Re: [PATCH] Use indexes on the subscriber when REPLICA IDENTITY is full on the publisher - Mailing list pgsql-hackers

From Önder Kalacı
Subject Re: [PATCH] Use indexes on the subscriber when REPLICA IDENTITY is full on the publisher
Date
Msg-id CACawEhWdoiaXwKjn5ZfAKF_Toz=t1aqT1ewHmJLRnXmKOQKwyg@mail.gmail.com
Whole thread Raw
In response to RE: [PATCH] Use indexes on the subscriber when REPLICA IDENTITY is full on the publisher  ("shiy.fnst@fujitsu.com" <shiy.fnst@fujitsu.com>)
Responses RE: [PATCH] Use indexes on the subscriber when REPLICA IDENTITY is full on the publisher  ("wangw.fnst@fujitsu.com" <wangw.fnst@fujitsu.com>)
List pgsql-hackers
Hi,

Thanks for the review!


Here are some comments on v17 patch.

1.
-LogicalRepRelMapEntry *
+LogicalRepPartMapEntry *
 logicalrep_partition_open(LogicalRepRelMapEntry *root,
                                                  Relation partrel, AttrMap *map)
 {

Is there any reason to change the return type of logicalrep_partition_open()? It
seems ok without this change.

I think you are right, I probably needed that in some of my earlier iterations of the patch, but now it seems redundant.

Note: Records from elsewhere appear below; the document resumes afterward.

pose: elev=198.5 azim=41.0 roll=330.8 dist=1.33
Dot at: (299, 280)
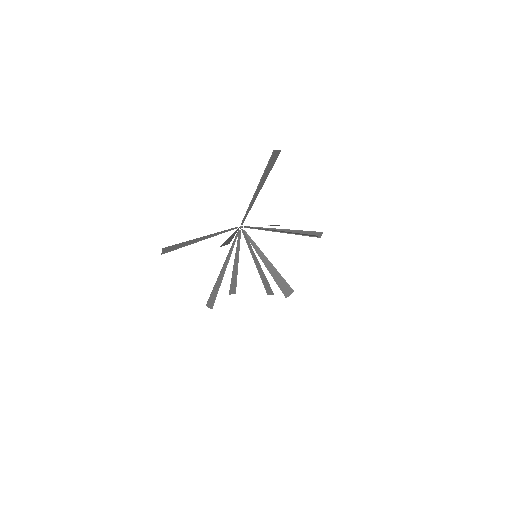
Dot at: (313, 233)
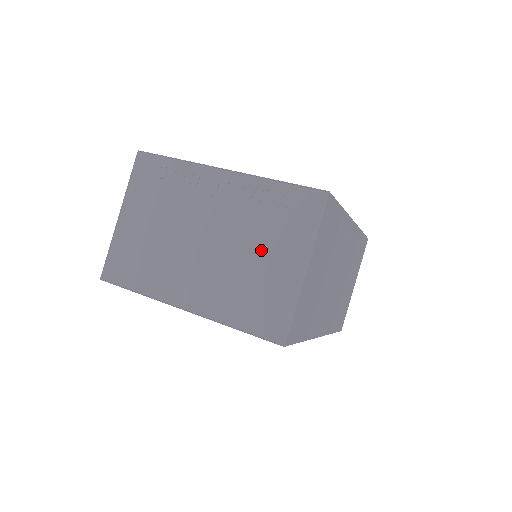
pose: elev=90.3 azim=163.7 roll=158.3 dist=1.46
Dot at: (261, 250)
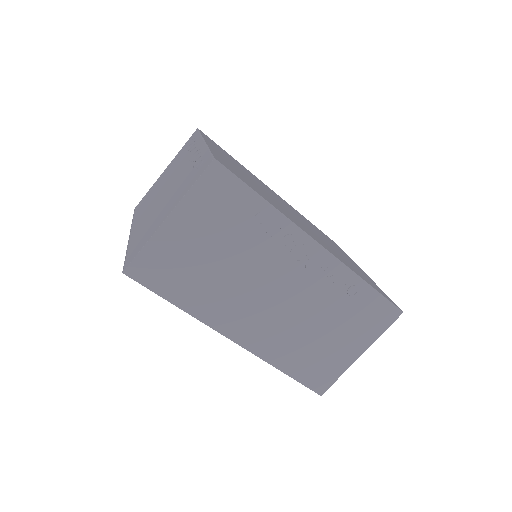
Dot at: (169, 199)
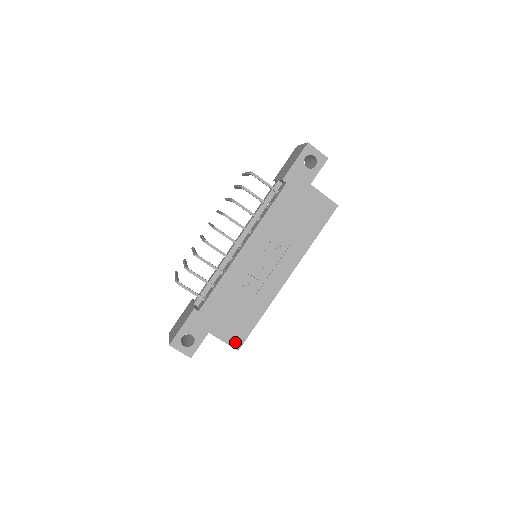
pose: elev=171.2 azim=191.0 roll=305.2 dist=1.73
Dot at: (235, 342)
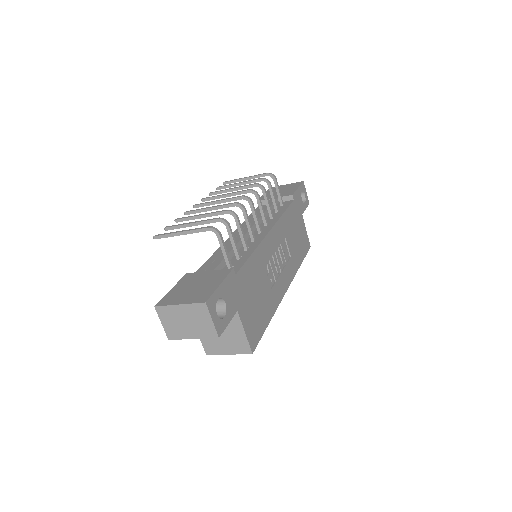
Dot at: (252, 340)
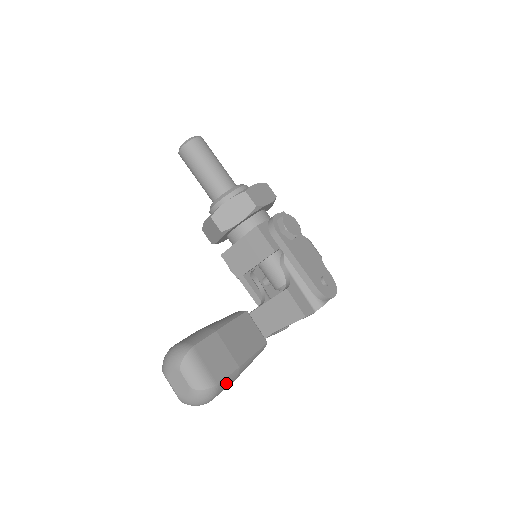
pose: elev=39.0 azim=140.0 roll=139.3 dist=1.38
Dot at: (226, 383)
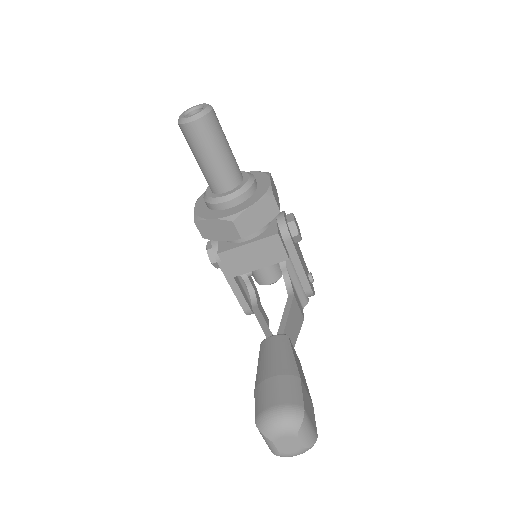
Dot at: occluded
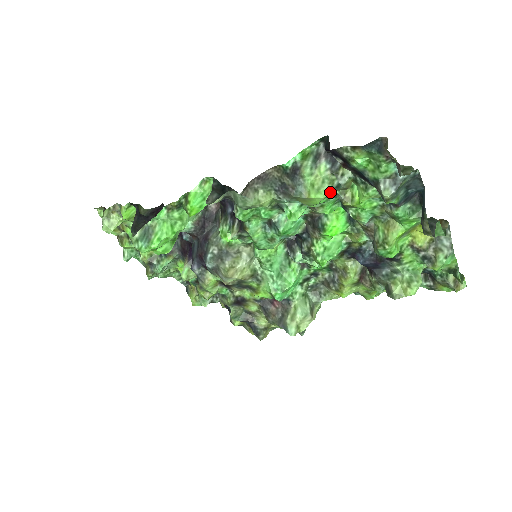
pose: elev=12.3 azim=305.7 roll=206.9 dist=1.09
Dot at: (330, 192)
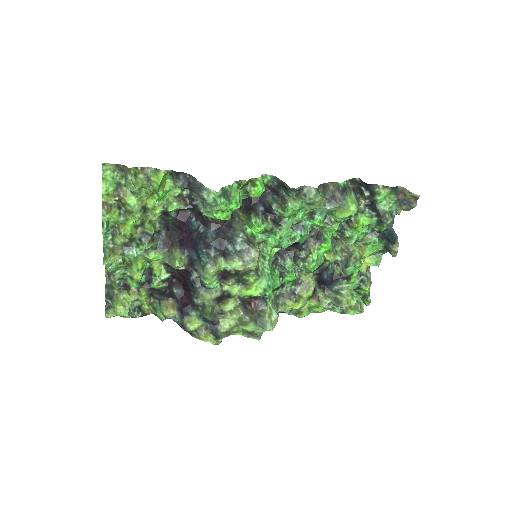
Dot at: (357, 211)
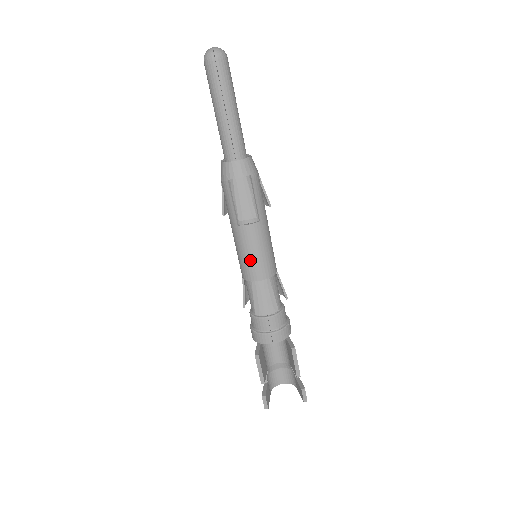
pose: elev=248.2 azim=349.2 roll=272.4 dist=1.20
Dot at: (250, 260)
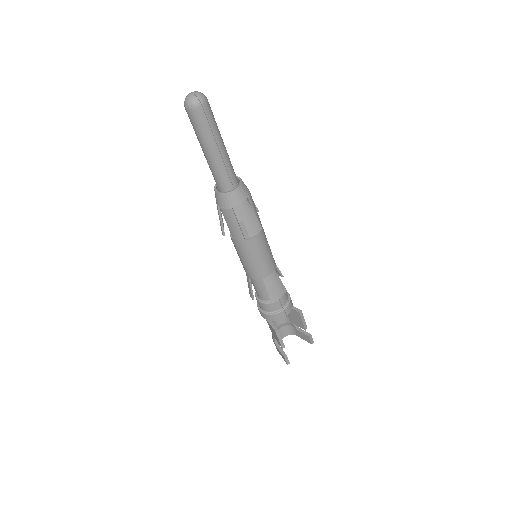
Dot at: (260, 263)
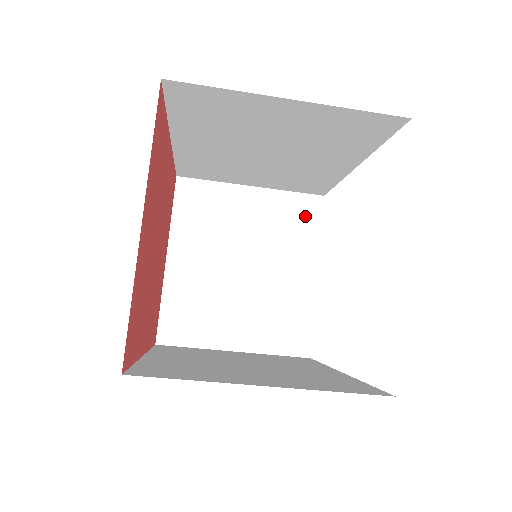
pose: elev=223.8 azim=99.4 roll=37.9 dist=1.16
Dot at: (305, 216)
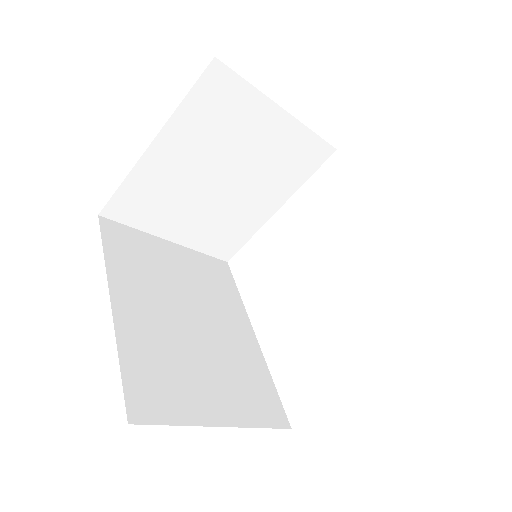
Dot at: (307, 160)
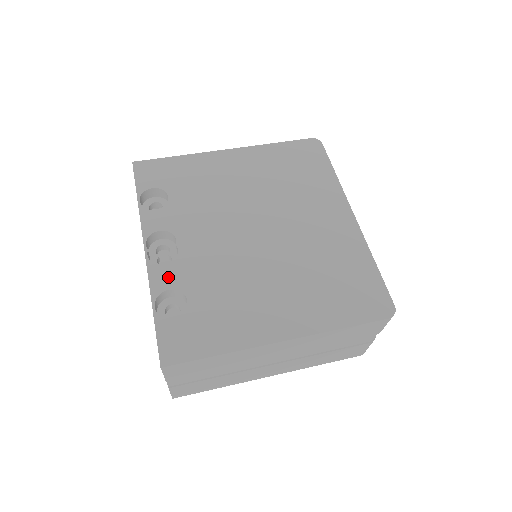
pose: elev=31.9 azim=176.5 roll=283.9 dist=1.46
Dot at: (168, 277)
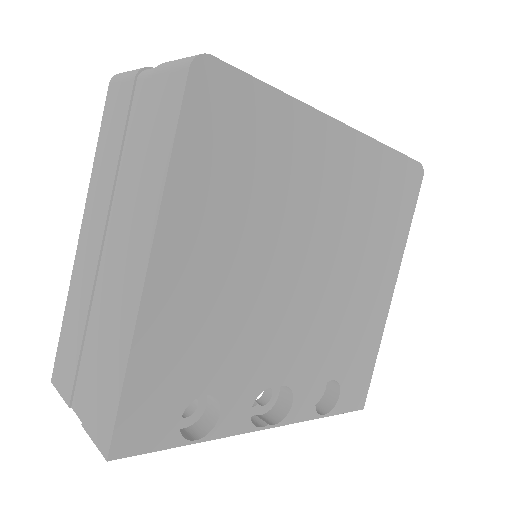
Dot at: (305, 400)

Reverted back to the original version.
 

2.

+                * of the relation cache entry (e.g., such as ANALYZE or
+                * CREATE/DROP index on the relation).

"e.g." and "such as" mean the same. I think we remove one of them.

fixed
 

3.
+$node_subscriber->poll_query_until(
+       'postgres', q{select (idx_scan = 2) from pg_stat_all_indexes where indexrelname = 'test_replica_id_full_idx';}
+) or die "Timed out while waiting for'check subscriber tap_sub_rep_full deletes one row via index";
+

+$node_subscriber->poll_query_until(
+       'postgres', q{select (idx_scan = 1) from pg_stat_all_indexes where indexrelname = 'test_replica_id_full_idy';}
+) or die "Timed out while waiting for'check subscriber tap_sub_rep_full deletes one row via index";


"for'check" -> "for check"

fixed
 

3.
+$node_subscriber->safe_psql('postgres',
+       "SELECT pg_reload_conf();");
+
+# Testcase start: SUBSCRIPTION BEHAVIOR WITH ENABLE_INDEXSCAN
+# ====================================================================
+
+$node_subscriber->stop('fast');
+$node_publisher->stop('fast');
+

"Testcase start" in the comment should be "Testcase end".


fixed
 
4.
There seems to be a problem in the following scenario, which results in
inconsistent data between publisher and subscriber.

-- publisher
CREATE TABLE test_replica_id_full (x int, y int);
ALTER TABLE test_replica_id_full REPLICA IDENTITY FULL;
CREATE PUBLICATION tap_pub_rep_full FOR TABLE test_replica_id_full;

-- subscriber
CREATE TABLE test_replica_id_full (x int, y int);
CREATE UNIQUE INDEX test_replica_id_full_idx ON test_replica_id_full(x);
CREATE SUBSCRIPTION tap_sub_rep_full_0 CONNECTION 'dbname=postgres port=5432' PUBLICATION tap_pub_rep_full;

-- publisher
INSERT INTO test_replica_id_full VALUES (NULL,1);
INSERT INTO test_replica_id_full VALUES (NULL,2);
INSERT INTO test_replica_id_full VALUES (NULL,3);
update test_replica_id_full SET x=1 where y=2;

The data in publisher:
postgres=# select * from test_replica_id_full order by y;
 x | y
---+---
   | 1
 1 | 2
   | 3
(3 rows)

The data in subscriber:
postgres=# select * from test_replica_id_full order by y;
 x | y
---+---
   | 2
 1 | 2
   | 3
(3 rows)

There is no such problem on master branch.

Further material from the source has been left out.